There are some requirements that need to be fulfilled before someone can publish a data set. If it includes people, it’s important that those people can’t be recognised, meaning the data has to be anonymised. This is true even if the data was publicly available, unless those people explicitly gave their consent for having their data published out of the original context. Even if I tweet something, I might later want to delete that tweet – but I can’t if someone has already scraped it and placed it in a data set where it might be available forever.2 Of course, nothing stops people with bad intentions from collecting my tweets, but usually one can trust that researchers at least try to act ethically.

It’s really difficult to perfectly anonymise online data. Even if you remove usernames and other identifying information, just having a piece of text is usually enough for finding the original version of that text online. In this case the problem was even worse, since the researchers failed to understand their data and failed to remove identifying information. To their credit, the researchers have since taken down the data set.

The research also failed in its analysis, because the researchers didn’t understand their data or the context of research. They used their data set to analyse what is “appropriate” to post about on Mastodon by seeing what type of posts have content warnings in them. The Mastodon user interface allows users to hide their posts and show a content warning instead. They thought that analysing what type of posts are behind content warnings would tell them what is “appropriate” on Mastodon.

Screenshot of Mastodon posting interface, showing a line for writing the content warning

Unfortunately, this simply isn’t how content warnings are used on Mastodon. If you spend any time there, you quickly notice that there are many uses for the content warning feature. For example

A user can click the “CW” button to label a toot as containing discussion of politics, illness, injury, or bigotry (sexism, racism, homophobia, transphobia, and so forth). All of these topics are “appropriate”, but a user may at their own discretion decide to provide advance warning for the benefit of those readers who wish to mentally prepare themselves for reading about emotionally damaging subject matter. Such CWs are acts of courtesy, not signals of “inappropriate” content. Users often apply CWs to toots about food and cooking, topics that are safe for children to read but may cause distress among readers with eating disorders. CWs can also hide spoilers about movies, books and television shows, and they can be part of the presentation of a joke: the “Content Warning” text contains the setup, and clicking to open the toot then reveals the punchline. By no stretch of the imagination is hiding the punchline of a joke an example of content that strays outside of community norms or that “may hurt people’s feelings”. (Open Letter from the Mastodon Community)

There is nothing inappropriate about knock knock jokes, but the content warning system is great for them. This reveals broader problems about researching contexts you are not familiar with. It might seem commonsensical that content warnings are used for hiding inappropriate things, but that’s only if you’ve never encountered them in the wild. It also seems odd to assume that people will use a software feature in just one way, especially the intended way. The history of media is also the history of subverting media.

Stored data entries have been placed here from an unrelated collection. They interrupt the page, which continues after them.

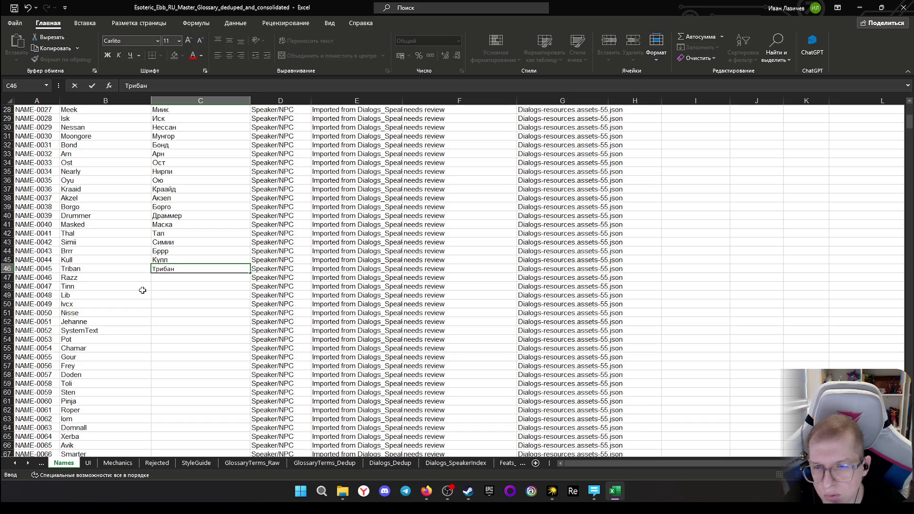
{"action": "left_click", "coordinate": [159, 278]}
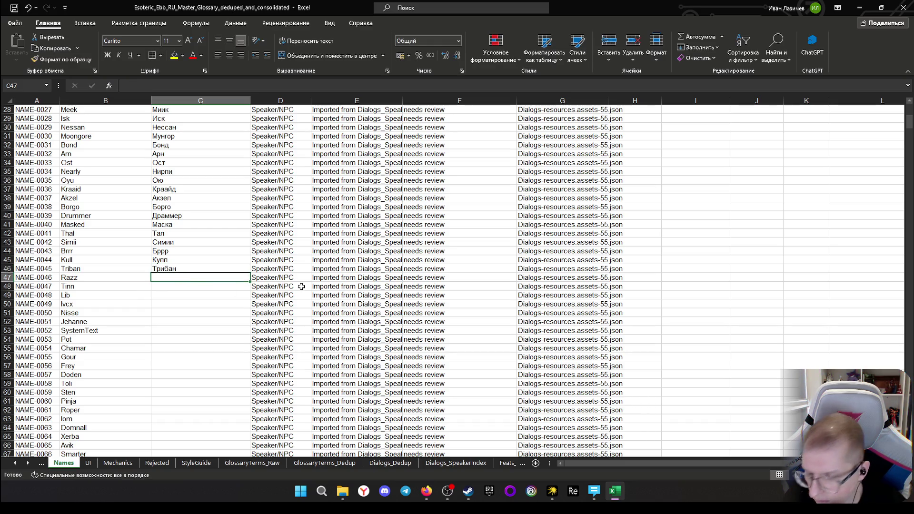
{"action": "type", "text": "Разз"}
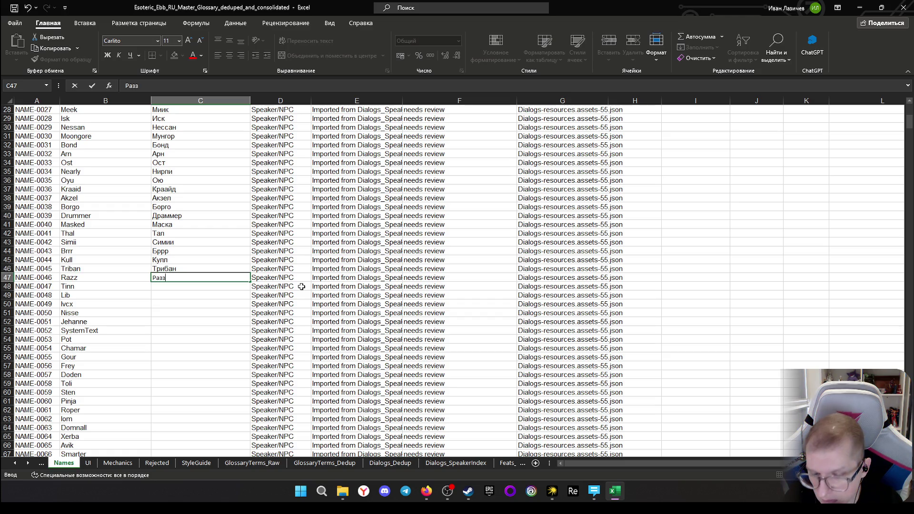
{"action": "key", "text": "Return"}
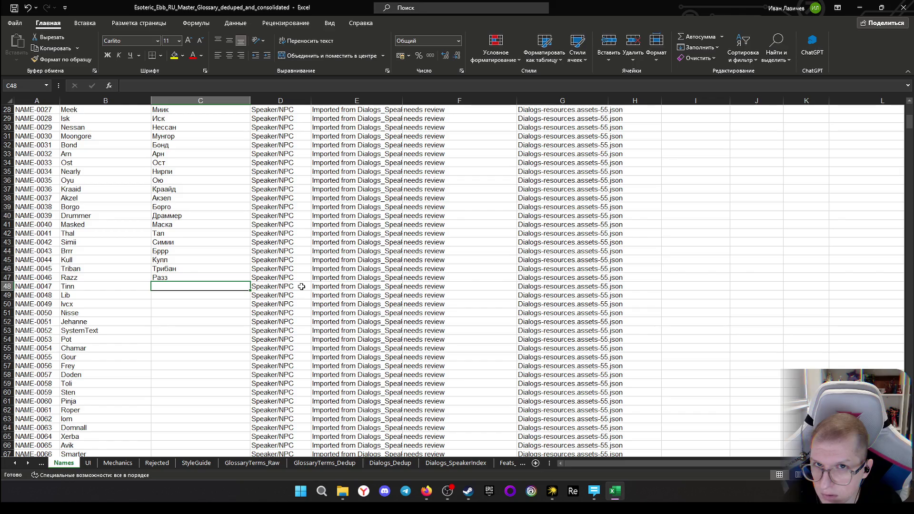
{"action": "type", "text": "Тинн"}
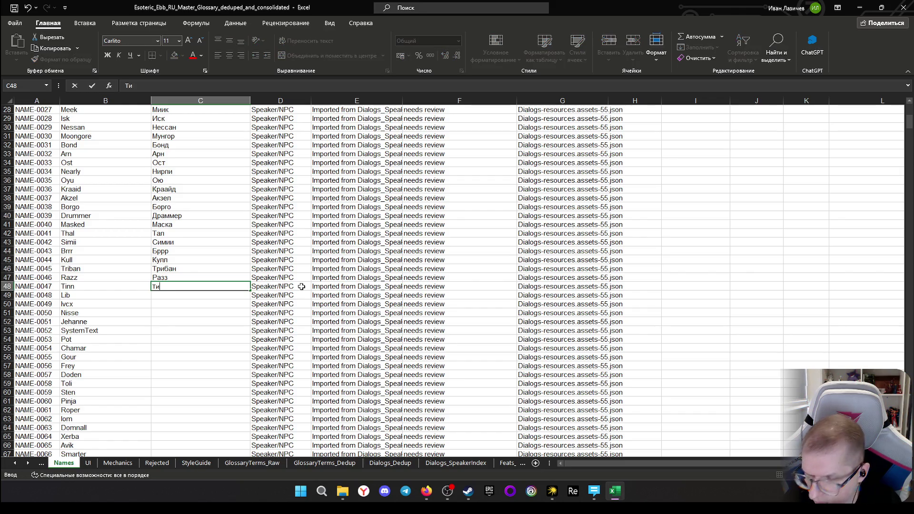
{"action": "key", "text": "Return"}
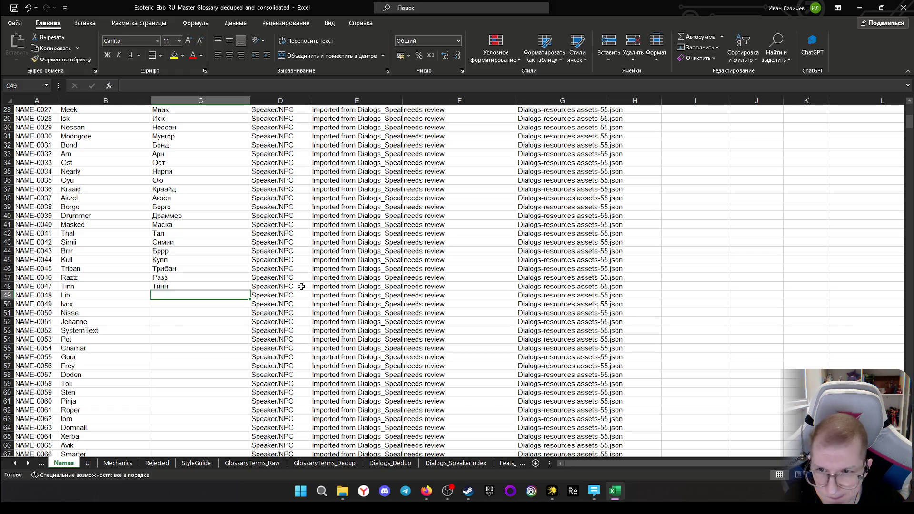
{"action": "type", "text": "Лиза"}
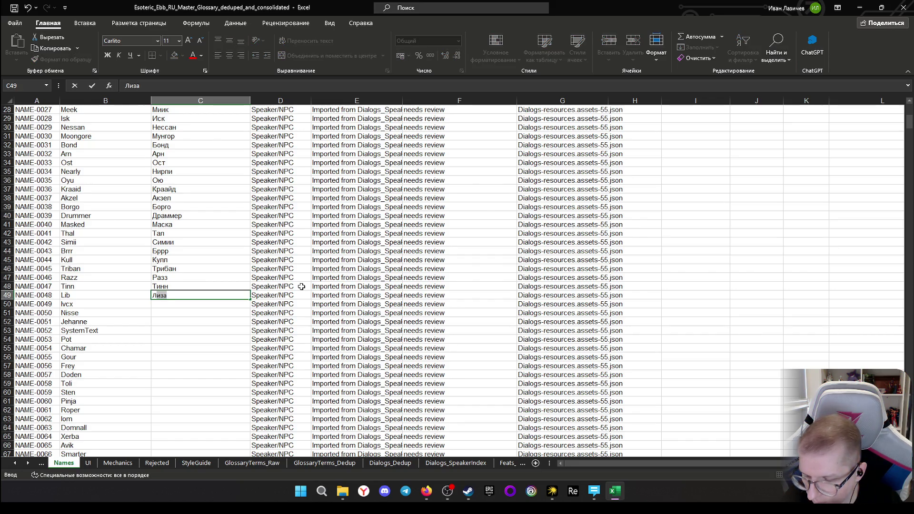
{"action": "key", "text": "BackSpace"}
{"action": "key", "text": "BackSpace"}
{"action": "type", "text": "б"}
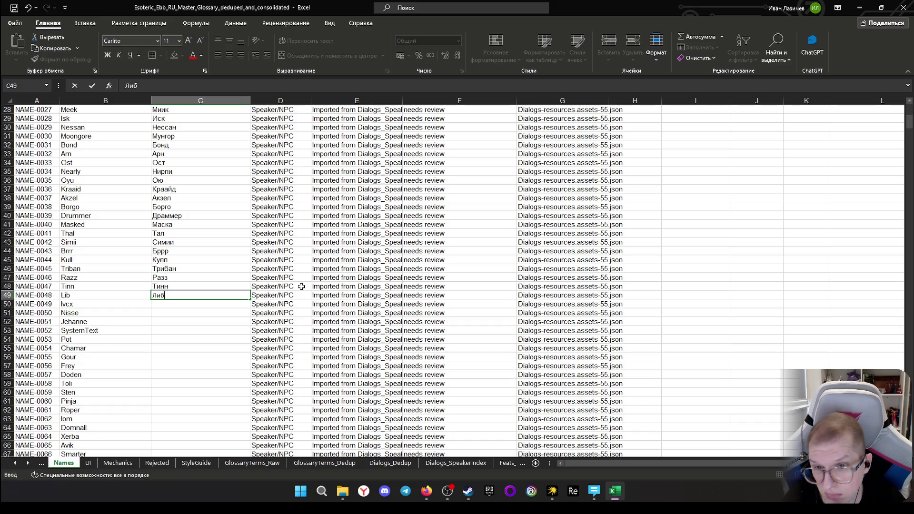
{"action": "key", "text": "Return"}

Another problem with the analysis has to do with the specifics of researching Mastodon, a federated social media. The researchers didn’t collect data from one place, but 363 different places. Examples include instances like, an instance for sex workers and their allies, and, an invite-only instance for sharing art. As you can probably guess, what is considered appropriate in these two places (and the other 361 instances) is wildly different. One of the central points of federated social media is to allow communities to define for themselves what kind of behaviour they like to see, leading to different policies on what is acceptable on different instances. Examining what is appropriate on Mastodon by collecting data on all the available servers makes no sense, since there is no one, shared culture of “appropriate”.

I hope I’m not being unfair by focusing on this one research paper. It’s not the only published piece of research in the world that is wrong. But, I found it to be wrong in two, interesting ways: by showing how difficult collecting online data can be, and by showing how challenging it’s to analyse a context you’re not intimately familiar with. I hope this research paper can work as a example for future researchers.

  1. I’m writing about Mastodon here because that’s what the researchers did. However, Mastodon is only one software among many that can be used to access the Fediverse, a collection of compatible social media services. 

  2. I actually use an automated service to delete all my old tweets. There are very few uses for them, and the most common one on Twitter is to mine them for harassment material.